A lot of people seem to think dementia is about being a bit forgetful, losing things etc - they have absolutely no idea.

This! And even dementia that is not FLD can be utterly awful. It's about someone needing 24/7 skilled care.

dontalltalkatonce · 07/12/2019 17:35

It's a horrible disease. It's a living death.

JoyceJames · 07/12/2019 17:54

I think it would be ok to pick a couple of days over Xmas and visit them, and take the food with you. Stay locally in a hotel if necessary. It's true they won't remember, and alcohol will really add badly to the mix.

PostNotInHaste · 07/12/2019 17:59

There’s a saying that is along the lines of if you have known one person with Dementia then you have known one person with Dementia - point being it effects different people in many different ways. So even those who have had experience within it won’t have experienced what the OP is facing and there is alcohol in the mix too to contend to.

Yes children do need to understand the reality of old age and have compassion for their relatives but very often their childhoods suffer hugely whilst watching their parents be pushed to breaking point with the difficulty of coping with elderly parents with a difficult disease on top of every day life and child rearing.

The reality of a Grandparent with Dementia will be different for all children. My DD found herself sitting in her Grandmother’s urine in the car once and was very upset to hear my Mum call me evil, say I was trying to poison her and she didn’t want to see me again, it did upset her.

There comes a point where you can’t feasibly make Christmas good for everyone and it’s a case of the least worse solution which is the OP’s situation this year. I feel for you OP Flowers

Goldenchildsmum · 07/12/2019 18:01

@SunsetBoulevard3

You go to the doctor either with DM or on your own

Then the doc organises scans, bloods etc

dreamingofsun · 07/12/2019 18:15

how some people on here can think its compassionate to put kids through experiences over christmas (a time they will have particularly looked forward to and remember) that are being described here i cannot understand. Why should the younger generations time be totally trashed in favour of older relatives who probably dont even know where they are and if they do would prefer to be in their home environment which they know.

loutypips · 07/12/2019 18:22

I think a lot of the posters don't realise that all forms of dementia are different and unfortunately, some can cause distressing and inappropriate behaviour, or in he worse cases dangerous behaviour.
Dementia isn't just being forgetful. It can cause complete difference in personality.

OP, I wouldn't have them to stay. You do need SS to step in. If anything, it sounds like your father should be in a home with specialist dementia care. There's no way your mother should be looking after him.
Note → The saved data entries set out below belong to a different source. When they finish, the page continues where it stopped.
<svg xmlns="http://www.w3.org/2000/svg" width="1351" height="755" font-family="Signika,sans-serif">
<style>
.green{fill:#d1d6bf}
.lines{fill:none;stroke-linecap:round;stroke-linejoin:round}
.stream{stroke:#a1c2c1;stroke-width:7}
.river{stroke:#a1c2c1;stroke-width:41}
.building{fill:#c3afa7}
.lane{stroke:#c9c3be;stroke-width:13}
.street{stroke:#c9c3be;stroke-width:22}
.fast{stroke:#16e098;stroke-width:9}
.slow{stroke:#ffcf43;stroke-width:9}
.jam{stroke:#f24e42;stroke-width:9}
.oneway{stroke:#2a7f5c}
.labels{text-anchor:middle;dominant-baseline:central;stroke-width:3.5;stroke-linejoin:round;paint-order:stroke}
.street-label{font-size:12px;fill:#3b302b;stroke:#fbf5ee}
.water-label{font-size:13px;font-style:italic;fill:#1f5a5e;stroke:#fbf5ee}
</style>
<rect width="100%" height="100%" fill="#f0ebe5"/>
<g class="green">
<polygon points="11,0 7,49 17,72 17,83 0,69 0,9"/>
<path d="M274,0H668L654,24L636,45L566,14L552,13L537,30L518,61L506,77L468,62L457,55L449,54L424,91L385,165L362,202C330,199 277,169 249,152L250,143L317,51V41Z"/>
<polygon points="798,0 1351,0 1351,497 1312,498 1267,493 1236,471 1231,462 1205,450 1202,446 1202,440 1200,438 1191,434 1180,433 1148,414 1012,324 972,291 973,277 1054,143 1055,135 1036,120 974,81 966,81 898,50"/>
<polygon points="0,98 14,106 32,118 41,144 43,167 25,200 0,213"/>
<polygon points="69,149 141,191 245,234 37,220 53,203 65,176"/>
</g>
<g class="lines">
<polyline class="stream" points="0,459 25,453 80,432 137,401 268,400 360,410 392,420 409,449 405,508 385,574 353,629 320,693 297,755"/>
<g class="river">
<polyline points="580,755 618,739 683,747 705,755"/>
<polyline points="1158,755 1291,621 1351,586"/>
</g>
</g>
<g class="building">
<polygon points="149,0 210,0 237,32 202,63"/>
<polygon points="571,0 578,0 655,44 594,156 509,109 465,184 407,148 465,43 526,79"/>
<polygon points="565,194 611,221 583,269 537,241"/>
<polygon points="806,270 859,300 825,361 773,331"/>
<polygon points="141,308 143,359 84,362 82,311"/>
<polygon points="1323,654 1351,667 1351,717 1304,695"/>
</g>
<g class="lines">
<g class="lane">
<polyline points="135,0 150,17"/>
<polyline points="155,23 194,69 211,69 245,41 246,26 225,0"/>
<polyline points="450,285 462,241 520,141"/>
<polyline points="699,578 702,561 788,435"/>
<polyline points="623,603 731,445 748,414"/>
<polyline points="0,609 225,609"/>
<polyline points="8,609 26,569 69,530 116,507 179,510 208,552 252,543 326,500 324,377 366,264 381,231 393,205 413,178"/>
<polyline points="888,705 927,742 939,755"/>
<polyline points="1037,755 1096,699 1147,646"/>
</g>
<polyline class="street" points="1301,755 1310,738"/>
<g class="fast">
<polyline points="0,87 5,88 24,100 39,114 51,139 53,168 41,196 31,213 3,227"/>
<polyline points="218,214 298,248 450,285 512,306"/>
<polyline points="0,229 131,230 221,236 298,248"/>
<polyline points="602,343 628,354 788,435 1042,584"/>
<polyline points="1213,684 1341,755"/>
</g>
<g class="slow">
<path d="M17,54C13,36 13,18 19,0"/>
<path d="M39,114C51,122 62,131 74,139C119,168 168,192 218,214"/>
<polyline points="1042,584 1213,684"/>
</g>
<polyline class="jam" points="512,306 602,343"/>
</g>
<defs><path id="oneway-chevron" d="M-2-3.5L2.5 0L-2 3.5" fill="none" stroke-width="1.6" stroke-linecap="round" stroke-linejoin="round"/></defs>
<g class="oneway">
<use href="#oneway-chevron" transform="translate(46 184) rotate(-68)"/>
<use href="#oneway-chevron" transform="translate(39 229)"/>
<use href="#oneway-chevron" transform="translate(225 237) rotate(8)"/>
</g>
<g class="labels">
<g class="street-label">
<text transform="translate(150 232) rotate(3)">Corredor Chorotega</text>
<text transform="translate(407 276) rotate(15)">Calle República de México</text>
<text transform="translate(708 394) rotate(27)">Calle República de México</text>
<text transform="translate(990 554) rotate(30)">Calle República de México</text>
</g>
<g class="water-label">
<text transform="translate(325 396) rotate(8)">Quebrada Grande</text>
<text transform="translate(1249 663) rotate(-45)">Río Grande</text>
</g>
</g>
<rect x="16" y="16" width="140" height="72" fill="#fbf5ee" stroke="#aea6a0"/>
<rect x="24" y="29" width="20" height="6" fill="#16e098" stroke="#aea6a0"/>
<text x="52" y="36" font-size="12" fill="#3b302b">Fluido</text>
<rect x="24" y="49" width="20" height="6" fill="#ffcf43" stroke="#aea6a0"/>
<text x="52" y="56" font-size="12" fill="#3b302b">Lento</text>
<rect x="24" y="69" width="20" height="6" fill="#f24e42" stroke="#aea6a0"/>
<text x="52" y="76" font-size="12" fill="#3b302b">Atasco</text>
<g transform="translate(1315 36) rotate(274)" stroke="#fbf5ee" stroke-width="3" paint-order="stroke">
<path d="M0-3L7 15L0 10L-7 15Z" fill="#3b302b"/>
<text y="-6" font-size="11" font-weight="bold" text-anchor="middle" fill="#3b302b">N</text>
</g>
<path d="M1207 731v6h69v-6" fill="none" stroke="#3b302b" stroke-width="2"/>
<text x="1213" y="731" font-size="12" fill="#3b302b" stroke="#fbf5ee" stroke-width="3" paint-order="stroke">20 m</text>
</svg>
ineedaholidaynow · 07/12/2019 18:31

If the grandparents, especially the GF, get confused/disorientated by staying at OP’s house or having family descend on them for Christmas, would that not be more cruel than not seeing them for Christmas.

All of you who have said that you would see your family however ill they were with dementia might have been making things worse for your family member.

lilgreen · 07/12/2019 18:37

9 days is excessive to have anyone in your house.I’d keep it short.

saraclara · 07/12/2019 18:41

I have already told my daughters that if I develop dementia that involves anger, aggression or disinhibition, I'd rather they didn't visit me. That would apply a hundred times over for my grandchildren.

lilgreen · 07/12/2019 18:41

As for different dementia experiences, a friend’s father forgot he was married and tried to get amorous with his granddaughter who was in her early 20s after stumbling into her bed. It’s not just forgetting what day it is!!